Keep in mind that this is such a common need, that if it were pretty straight forward, much of it would be done already (perhaps someone out there has the time/hardware/software to have done some of this already?) Not to mention the issue that with the web, that much of the information contained in those books are now available online, makes you wonder if it's really worth the time and effort, esp. considering that a great many of the technical books are obsolete two weeks before they hit the shelves.
Isn't an infinte number of computers enough?
/dev/random > ebooks
cat
Yours Sincerely, Michael.
I do not have any experience with their products, but the solution offered by this company seems simple and functional. Their system consists of an apparatus that turns pages of your book automatically, scans, turns, scans, turns. The result you can naturally pass to OCR.
Now, if I was to digitize all my books, I would try to create te the 4DigitalBooks kind of solution myself. The only tricky part is to find a cheap enough way to turn pages automatically, see also Kris Mckenzie's automatic page turner, still the best start is this document which is a proposal and overview on how to create an automatic page turner from pieces, the total cost is $459.
I started with the easiest books. - Books that could be removed from the binding. Scans go smoothly with the ADF, but it is not as easy as you might think. I find that I spend most of my time naming the files because the default naming comvention is *01.jpg , *02.jpg , *03.jpg, etc.
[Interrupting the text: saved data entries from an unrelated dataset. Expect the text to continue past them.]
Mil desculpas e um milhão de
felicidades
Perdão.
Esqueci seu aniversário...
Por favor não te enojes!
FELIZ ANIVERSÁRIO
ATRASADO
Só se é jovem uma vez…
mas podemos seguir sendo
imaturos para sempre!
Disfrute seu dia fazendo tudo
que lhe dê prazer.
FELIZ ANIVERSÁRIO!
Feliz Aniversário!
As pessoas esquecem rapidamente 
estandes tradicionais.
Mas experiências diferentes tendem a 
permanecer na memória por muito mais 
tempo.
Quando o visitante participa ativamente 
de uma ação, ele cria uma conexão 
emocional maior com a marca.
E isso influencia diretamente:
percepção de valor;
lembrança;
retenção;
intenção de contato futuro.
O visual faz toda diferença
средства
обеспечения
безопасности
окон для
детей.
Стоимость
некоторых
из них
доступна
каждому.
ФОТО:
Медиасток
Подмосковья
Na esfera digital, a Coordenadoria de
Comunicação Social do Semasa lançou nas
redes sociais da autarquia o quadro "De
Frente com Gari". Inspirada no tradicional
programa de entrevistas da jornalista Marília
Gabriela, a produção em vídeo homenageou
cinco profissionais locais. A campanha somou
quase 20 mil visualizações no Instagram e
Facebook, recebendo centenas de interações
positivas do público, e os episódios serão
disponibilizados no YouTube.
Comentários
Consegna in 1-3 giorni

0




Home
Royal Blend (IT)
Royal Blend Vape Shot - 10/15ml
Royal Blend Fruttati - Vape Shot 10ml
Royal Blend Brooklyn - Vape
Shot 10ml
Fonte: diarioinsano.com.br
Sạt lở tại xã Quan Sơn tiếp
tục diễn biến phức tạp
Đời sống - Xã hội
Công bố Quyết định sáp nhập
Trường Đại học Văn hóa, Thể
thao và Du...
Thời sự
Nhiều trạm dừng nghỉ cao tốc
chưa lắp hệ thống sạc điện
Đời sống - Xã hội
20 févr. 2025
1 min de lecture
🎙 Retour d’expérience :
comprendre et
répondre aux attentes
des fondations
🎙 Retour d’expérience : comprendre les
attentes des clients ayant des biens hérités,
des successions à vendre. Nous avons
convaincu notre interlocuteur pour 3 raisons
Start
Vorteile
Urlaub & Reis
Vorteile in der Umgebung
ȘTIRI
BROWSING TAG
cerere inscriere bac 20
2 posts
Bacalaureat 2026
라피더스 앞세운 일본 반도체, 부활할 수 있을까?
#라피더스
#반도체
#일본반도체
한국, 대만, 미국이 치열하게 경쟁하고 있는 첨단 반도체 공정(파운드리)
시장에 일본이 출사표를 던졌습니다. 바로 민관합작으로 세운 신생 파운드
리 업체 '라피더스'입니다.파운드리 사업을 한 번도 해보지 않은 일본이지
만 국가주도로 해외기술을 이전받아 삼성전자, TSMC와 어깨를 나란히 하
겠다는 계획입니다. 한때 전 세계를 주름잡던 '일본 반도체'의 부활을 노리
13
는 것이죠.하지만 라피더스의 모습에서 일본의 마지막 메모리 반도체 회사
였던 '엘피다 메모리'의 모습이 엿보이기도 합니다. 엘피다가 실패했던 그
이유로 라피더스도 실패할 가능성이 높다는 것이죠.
It is a problem for two reasons:
most of my books are double sided.
My HP scanning software for windows does not let me name files with a 2,4,6,8 or 1,3,5,7 format.
If books contain more pages than the ADF holds, The first page scanned will still be named page 1.
If I knew a little perl, I'd write a script to rename the files between scan batches.
For scanning full bound textbooks, there are two main problems:
Scanning the side of the page along the binding requires carefully holding downward pressure on the book to keep it near the scanner glass.
You cannot scan the book using ADF, so you should expect to spend A LOT of time scanning.
Do not even consider manual scanning hundreds of pages with a parallel port scanner. WAY WAY too slow. USB scanners are cheap now, and will usually scan as fast as the scanner mechanism can move (assuming black & White scans).
Lastly, be realistic.
Know how much time you'll need to invest.
Rule of thumb: If you need to scan manually, expect to scan about 200 pages per hour at top speed. Is it worth investing six hours to scan that 1200 page book of yours? If money allows, I'd suggest purchasing a second book that you can afford to destroy. Cut the binding off with something like a jigsaw, then insert the pages into an ADF scanner. Hope this helps somebody.
Run, don't walk, to http://djvu.research.att.com/home.html . DJVu is a image-based competitor to PDF that is a feat of beautiful engineering -- 300DPI scans break down to about 10-30K a page, the viewer is about an order of magnitude faster than PDF, the format cleanly supports separate encoding of page texture/graphics vs. page text, there's significant amounts of open source for it, and more.
It's truly a brilliant format. Go check it out.
Yours Truly,
Dan Kaminsky
DoxPara Research
http://www.doxpara.com
What is the oldest file that I have?
and ask:
What is the oldest useful file that I have?
For most people their papers and books are much older than the data they keep and the paper version is always available and easy to read.
You are much more likely to lose or corrupt your data if it is on a disk or a tape than if it is in a book. Your electronic version is going to be of much lesser quality than the books you had and you will have a lot of "adventures" getting your ebooks to be as easy to read as your paper books. What happens to your portable ebook when your reader runs out of batteries? Ebooks have failed because ... THEY SUCK. Let us all know how much time you wasted tweaking your ebook setup and worrying about how to make them sustainable. Also, please tell us when you go back to the store and buy new "dead trees" copies of the ones you destroyed.